BEGIN

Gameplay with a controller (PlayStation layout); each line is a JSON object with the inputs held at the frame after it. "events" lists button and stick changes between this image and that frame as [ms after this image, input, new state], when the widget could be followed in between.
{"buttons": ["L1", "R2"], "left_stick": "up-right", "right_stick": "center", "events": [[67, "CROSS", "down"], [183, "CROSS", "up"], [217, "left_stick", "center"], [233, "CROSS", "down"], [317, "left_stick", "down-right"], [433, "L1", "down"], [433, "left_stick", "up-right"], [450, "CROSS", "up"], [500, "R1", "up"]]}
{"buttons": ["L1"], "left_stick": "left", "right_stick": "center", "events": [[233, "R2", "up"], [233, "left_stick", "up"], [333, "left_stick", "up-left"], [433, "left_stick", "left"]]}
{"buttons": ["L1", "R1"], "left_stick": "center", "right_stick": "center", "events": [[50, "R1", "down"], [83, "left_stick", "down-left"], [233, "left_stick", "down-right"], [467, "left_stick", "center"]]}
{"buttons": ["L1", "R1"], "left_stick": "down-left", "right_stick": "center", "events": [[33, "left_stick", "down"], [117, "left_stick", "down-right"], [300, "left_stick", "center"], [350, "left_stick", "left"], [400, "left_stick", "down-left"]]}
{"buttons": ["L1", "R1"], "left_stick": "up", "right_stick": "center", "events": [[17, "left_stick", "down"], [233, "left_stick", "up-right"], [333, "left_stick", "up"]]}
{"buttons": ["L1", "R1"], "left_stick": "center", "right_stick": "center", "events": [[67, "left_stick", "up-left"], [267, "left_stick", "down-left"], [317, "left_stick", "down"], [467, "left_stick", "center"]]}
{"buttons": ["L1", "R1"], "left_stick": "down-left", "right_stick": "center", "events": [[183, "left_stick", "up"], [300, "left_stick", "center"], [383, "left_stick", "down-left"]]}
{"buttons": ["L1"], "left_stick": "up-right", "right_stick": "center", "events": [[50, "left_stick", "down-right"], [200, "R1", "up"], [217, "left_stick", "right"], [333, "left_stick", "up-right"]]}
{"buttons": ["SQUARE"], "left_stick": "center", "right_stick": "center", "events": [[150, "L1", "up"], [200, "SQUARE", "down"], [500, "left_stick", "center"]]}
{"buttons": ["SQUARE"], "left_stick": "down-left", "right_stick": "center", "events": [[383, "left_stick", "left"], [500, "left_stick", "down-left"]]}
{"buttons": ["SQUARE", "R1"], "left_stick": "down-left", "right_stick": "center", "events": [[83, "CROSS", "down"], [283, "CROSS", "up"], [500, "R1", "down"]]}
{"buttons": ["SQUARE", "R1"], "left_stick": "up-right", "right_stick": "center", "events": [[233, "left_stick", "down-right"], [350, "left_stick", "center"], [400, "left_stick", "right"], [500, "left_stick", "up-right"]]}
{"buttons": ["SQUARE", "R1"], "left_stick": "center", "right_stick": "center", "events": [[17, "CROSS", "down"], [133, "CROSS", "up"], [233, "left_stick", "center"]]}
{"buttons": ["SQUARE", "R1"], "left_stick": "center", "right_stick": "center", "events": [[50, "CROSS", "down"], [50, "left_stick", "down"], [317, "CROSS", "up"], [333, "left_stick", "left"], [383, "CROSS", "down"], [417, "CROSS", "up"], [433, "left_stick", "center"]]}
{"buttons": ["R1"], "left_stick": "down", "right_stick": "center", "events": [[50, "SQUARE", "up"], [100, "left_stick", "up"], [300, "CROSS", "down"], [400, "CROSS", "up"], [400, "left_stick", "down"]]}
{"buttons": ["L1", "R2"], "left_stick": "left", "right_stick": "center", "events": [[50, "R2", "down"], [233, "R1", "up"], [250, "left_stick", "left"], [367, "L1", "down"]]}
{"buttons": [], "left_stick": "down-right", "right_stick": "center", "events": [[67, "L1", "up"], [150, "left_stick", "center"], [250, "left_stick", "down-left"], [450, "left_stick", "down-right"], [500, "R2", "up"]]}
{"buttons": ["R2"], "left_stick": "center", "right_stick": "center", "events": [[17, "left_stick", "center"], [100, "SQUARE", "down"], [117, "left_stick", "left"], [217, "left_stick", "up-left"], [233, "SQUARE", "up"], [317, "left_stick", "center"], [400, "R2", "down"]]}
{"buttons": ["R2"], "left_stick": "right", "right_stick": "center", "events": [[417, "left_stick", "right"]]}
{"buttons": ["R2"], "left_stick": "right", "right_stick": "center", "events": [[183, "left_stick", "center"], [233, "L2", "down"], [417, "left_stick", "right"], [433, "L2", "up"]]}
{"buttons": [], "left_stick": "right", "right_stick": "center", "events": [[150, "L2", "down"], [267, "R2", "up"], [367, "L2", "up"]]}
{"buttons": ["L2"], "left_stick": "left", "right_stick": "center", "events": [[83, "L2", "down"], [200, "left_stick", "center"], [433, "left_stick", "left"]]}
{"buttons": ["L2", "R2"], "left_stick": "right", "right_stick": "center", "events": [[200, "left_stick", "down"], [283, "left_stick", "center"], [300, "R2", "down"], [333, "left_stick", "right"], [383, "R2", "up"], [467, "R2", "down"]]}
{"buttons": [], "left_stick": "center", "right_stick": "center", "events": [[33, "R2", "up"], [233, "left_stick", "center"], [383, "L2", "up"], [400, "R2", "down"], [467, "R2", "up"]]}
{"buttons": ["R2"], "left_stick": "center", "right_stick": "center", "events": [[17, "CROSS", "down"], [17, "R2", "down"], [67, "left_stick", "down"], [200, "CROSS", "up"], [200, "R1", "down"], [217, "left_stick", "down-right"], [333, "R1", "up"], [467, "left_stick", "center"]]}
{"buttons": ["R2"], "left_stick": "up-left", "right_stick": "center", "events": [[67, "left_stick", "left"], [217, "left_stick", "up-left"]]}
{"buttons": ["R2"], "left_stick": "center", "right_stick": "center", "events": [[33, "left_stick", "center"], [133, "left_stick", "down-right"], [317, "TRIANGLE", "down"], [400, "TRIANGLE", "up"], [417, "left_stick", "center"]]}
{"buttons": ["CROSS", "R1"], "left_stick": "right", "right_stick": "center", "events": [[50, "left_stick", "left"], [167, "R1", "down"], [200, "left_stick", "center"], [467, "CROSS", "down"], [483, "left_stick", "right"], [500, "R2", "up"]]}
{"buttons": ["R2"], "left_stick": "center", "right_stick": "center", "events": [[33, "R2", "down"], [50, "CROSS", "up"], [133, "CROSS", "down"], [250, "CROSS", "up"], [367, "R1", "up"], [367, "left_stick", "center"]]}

END

What is expected - Write out the complete listing above, exactly as it reads.

Result of this exercise -
Gameplay with a controller (PlayStation layout); each line is a JSON object with the inputs held at the frame after it. "events" lists button and stick changes between this image and that frame as [ms after this image, input, new state], when the widget could be followed in between.
{"buttons": ["L1", "R2"], "left_stick": "up-right", "right_stick": "center", "events": [[67, "CROSS", "down"], [183, "CROSS", "up"], [217, "left_stick", "center"], [233, "CROSS", "down"], [317, "left_stick", "down-right"], [433, "L1", "down"], [433, "left_stick", "up-right"], [450, "CROSS", "up"], [500, "R1", "up"]]}
{"buttons": ["L1"], "left_stick": "left", "right_stick": "center", "events": [[233, "R2", "up"], [233, "left_stick", "up"], [333, "left_stick", "up-left"], [433, "left_stick", "left"]]}
{"buttons": ["L1", "R1"], "left_stick": "center", "right_stick": "center", "events": [[50, "R1", "down"], [83, "left_stick", "down-left"], [233, "left_stick", "down-right"], [467, "left_stick", "center"]]}
{"buttons": ["L1", "R1"], "left_stick": "down-left", "right_stick": "center", "events": [[33, "left_stick", "down"], [117, "left_stick", "down-right"], [300, "left_stick", "center"], [350, "left_stick", "left"], [400, "left_stick", "down-left"]]}
{"buttons": ["L1", "R1"], "left_stick": "up", "right_stick": "center", "events": [[17, "left_stick", "down"], [233, "left_stick", "up-right"], [333, "left_stick", "up"]]}
{"buttons": ["L1", "R1"], "left_stick": "center", "right_stick": "center", "events": [[67, "left_stick", "up-left"], [267, "left_stick", "down-left"], [317, "left_stick", "down"], [467, "left_stick", "center"]]}
{"buttons": ["L1", "R1"], "left_stick": "down-left", "right_stick": "center", "events": [[183, "left_stick", "up"], [300, "left_stick", "center"], [383, "left_stick", "down-left"]]}
{"buttons": ["L1"], "left_stick": "up-right", "right_stick": "center", "events": [[50, "left_stick", "down-right"], [200, "R1", "up"], [217, "left_stick", "right"], [333, "left_stick", "up-right"]]}
{"buttons": ["SQUARE"], "left_stick": "center", "right_stick": "center", "events": [[150, "L1", "up"], [200, "SQUARE", "down"], [500, "left_stick", "center"]]}
{"buttons": ["SQUARE"], "left_stick": "down-left", "right_stick": "center", "events": [[383, "left_stick", "left"], [500, "left_stick", "down-left"]]}
{"buttons": ["SQUARE", "R1"], "left_stick": "down-left", "right_stick": "center", "events": [[83, "CROSS", "down"], [283, "CROSS", "up"], [500, "R1", "down"]]}
{"buttons": ["SQUARE", "R1"], "left_stick": "up-right", "right_stick": "center", "events": [[233, "left_stick", "down-right"], [350, "left_stick", "center"], [400, "left_stick", "right"], [500, "left_stick", "up-right"]]}
{"buttons": ["SQUARE", "R1"], "left_stick": "center", "right_stick": "center", "events": [[17, "CROSS", "down"], [133, "CROSS", "up"], [233, "left_stick", "center"]]}
{"buttons": ["SQUARE", "R1"], "left_stick": "center", "right_stick": "center", "events": [[50, "CROSS", "down"], [50, "left_stick", "down"], [317, "CROSS", "up"], [333, "left_stick", "left"], [383, "CROSS", "down"], [417, "CROSS", "up"], [433, "left_stick", "center"]]}
{"buttons": ["R1"], "left_stick": "down", "right_stick": "center", "events": [[50, "SQUARE", "up"], [100, "left_stick", "up"], [300, "CROSS", "down"], [400, "CROSS", "up"], [400, "left_stick", "down"]]}
{"buttons": ["L1", "R2"], "left_stick": "left", "right_stick": "center", "events": [[50, "R2", "down"], [233, "R1", "up"], [250, "left_stick", "left"], [367, "L1", "down"]]}
{"buttons": [], "left_stick": "down-right", "right_stick": "center", "events": [[67, "L1", "up"], [150, "left_stick", "center"], [250, "left_stick", "down-left"], [450, "left_stick", "down-right"], [500, "R2", "up"]]}
{"buttons": ["R2"], "left_stick": "center", "right_stick": "center", "events": [[17, "left_stick", "center"], [100, "SQUARE", "down"], [117, "left_stick", "left"], [217, "left_stick", "up-left"], [233, "SQUARE", "up"], [317, "left_stick", "center"], [400, "R2", "down"]]}
{"buttons": ["R2"], "left_stick": "right", "right_stick": "center", "events": [[417, "left_stick", "right"]]}
{"buttons": ["R2"], "left_stick": "right", "right_stick": "center", "events": [[183, "left_stick", "center"], [233, "L2", "down"], [417, "left_stick", "right"], [433, "L2", "up"]]}
{"buttons": [], "left_stick": "right", "right_stick": "center", "events": [[150, "L2", "down"], [267, "R2", "up"], [367, "L2", "up"]]}
{"buttons": ["L2"], "left_stick": "left", "right_stick": "center", "events": [[83, "L2", "down"], [200, "left_stick", "center"], [433, "left_stick", "left"]]}
{"buttons": ["L2", "R2"], "left_stick": "right", "right_stick": "center", "events": [[200, "left_stick", "down"], [283, "left_stick", "center"], [300, "R2", "down"], [333, "left_stick", "right"], [383, "R2", "up"], [467, "R2", "down"]]}
{"buttons": [], "left_stick": "center", "right_stick": "center", "events": [[33, "R2", "up"], [233, "left_stick", "center"], [383, "L2", "up"], [400, "R2", "down"], [467, "R2", "up"]]}
{"buttons": ["R2"], "left_stick": "center", "right_stick": "center", "events": [[17, "CROSS", "down"], [17, "R2", "down"], [67, "left_stick", "down"], [200, "CROSS", "up"], [200, "R1", "down"], [217, "left_stick", "down-right"], [333, "R1", "up"], [467, "left_stick", "center"]]}
{"buttons": ["R2"], "left_stick": "up-left", "right_stick": "center", "events": [[67, "left_stick", "left"], [217, "left_stick", "up-left"]]}
{"buttons": ["R2"], "left_stick": "center", "right_stick": "center", "events": [[33, "left_stick", "center"], [133, "left_stick", "down-right"], [317, "TRIANGLE", "down"], [400, "TRIANGLE", "up"], [417, "left_stick", "center"]]}
{"buttons": ["CROSS", "R1"], "left_stick": "right", "right_stick": "center", "events": [[50, "left_stick", "left"], [167, "R1", "down"], [200, "left_stick", "center"], [467, "CROSS", "down"], [483, "left_stick", "right"], [500, "R2", "up"]]}
{"buttons": ["R2"], "left_stick": "center", "right_stick": "center", "events": [[33, "R2", "down"], [50, "CROSS", "up"], [133, "CROSS", "down"], [250, "CROSS", "up"], [367, "R1", "up"], [367, "left_stick", "center"]]}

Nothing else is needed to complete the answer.